Ogilvy’s head of social media in the UK has left because he “found the agency model challenging”. Here’s his quote –
“I wanted to look for a new challenge where I can be a little bit more involved. Agencies with a lot of clients which focus on a head of social media – it’s a great move forward, but I can be spread very thin. I end up where I’m not being used to my best abilities.
“You come across the same thing at lots of agencies. It will take a bit of time with training before agencies have more specialists in this area. The expectation can be a little high for any individual to cover,” he told PR Week
Reading more of the article shows that Maz was working across 10 of the Ogilvy agency brands which is intense, especially in a market the size of the UK.

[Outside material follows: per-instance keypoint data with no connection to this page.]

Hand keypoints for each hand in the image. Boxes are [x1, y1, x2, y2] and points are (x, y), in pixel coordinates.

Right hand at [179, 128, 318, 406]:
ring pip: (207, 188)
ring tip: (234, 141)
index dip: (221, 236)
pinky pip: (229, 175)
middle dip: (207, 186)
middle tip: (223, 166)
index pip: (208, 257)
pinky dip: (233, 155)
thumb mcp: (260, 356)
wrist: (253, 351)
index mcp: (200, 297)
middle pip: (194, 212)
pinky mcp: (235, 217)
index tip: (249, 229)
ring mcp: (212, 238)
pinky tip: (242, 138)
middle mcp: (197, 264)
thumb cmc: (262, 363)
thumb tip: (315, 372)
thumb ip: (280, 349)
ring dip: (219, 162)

The title “head of social media” definitely comes with its own baggage but in my experience, it seems as if there are two types of heads.
The first is the big thinker, someone who can be the inspirational figurehead to the organisation, parachuting into client engagements and doing the up front consulting or hand-holding to make the client feel as comfortable as possible. Typically these are the easiest to find. They generally do a lot of public speaking, have a tonne of Twitter followers and are often quoted in the trade rags. Some have strong real-world experience in executing their work but, based on what colleagues have told me, most do not.

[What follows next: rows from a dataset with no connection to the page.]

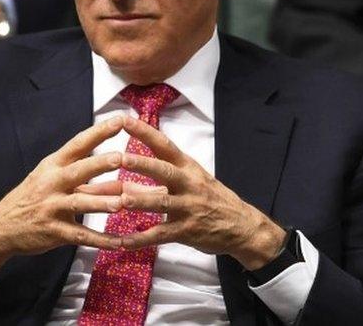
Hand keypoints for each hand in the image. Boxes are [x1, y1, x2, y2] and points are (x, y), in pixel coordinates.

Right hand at [0, 118, 127, 280]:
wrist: (1, 227)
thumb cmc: (32, 198)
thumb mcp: (51, 179)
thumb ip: (85, 176)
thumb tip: (118, 172)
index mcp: (53, 166)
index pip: (78, 144)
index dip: (99, 132)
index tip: (120, 120)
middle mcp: (52, 184)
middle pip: (78, 171)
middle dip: (99, 164)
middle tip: (121, 157)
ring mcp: (52, 208)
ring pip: (79, 203)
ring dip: (101, 203)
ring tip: (122, 202)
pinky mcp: (54, 231)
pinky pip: (81, 235)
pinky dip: (101, 239)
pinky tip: (119, 242)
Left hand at [114, 117, 285, 270]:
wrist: (242, 226)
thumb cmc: (210, 199)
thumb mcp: (188, 183)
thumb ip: (153, 182)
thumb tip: (121, 178)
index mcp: (187, 167)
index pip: (165, 145)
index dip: (145, 132)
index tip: (124, 120)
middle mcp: (188, 184)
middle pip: (164, 171)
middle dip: (143, 164)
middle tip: (121, 158)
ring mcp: (188, 208)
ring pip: (162, 203)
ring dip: (140, 200)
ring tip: (120, 199)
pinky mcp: (187, 231)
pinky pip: (161, 235)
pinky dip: (140, 239)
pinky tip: (121, 241)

The problem with the first type of social media head is that he or she is not scalable. At some point you have to hand off the execution to…someone. You can’t do it all by yourself. But to hand a project off once the strategy and planning is baked means you have to have a team otherwise you end up executing and its not the best use of your time, abilities or experience. Especially if you’re being pulled across multiple agency brands and clients.
The second is lower profile and more focused on getting stuff done. On building a book of business and then a team around that business. Cindy Gallop says that the future belongs to those who make stuff – produce ideas, build teams and win business. She’s right.
Somewhere you have to make the choice – do you want to be inspiring or do you want to build a business. Because building a business is like social media. It isn’t about the grand vision. Ultimately it is about being in the trenches, winning on a day-to-day basis on every interaction you have with your community and your clients.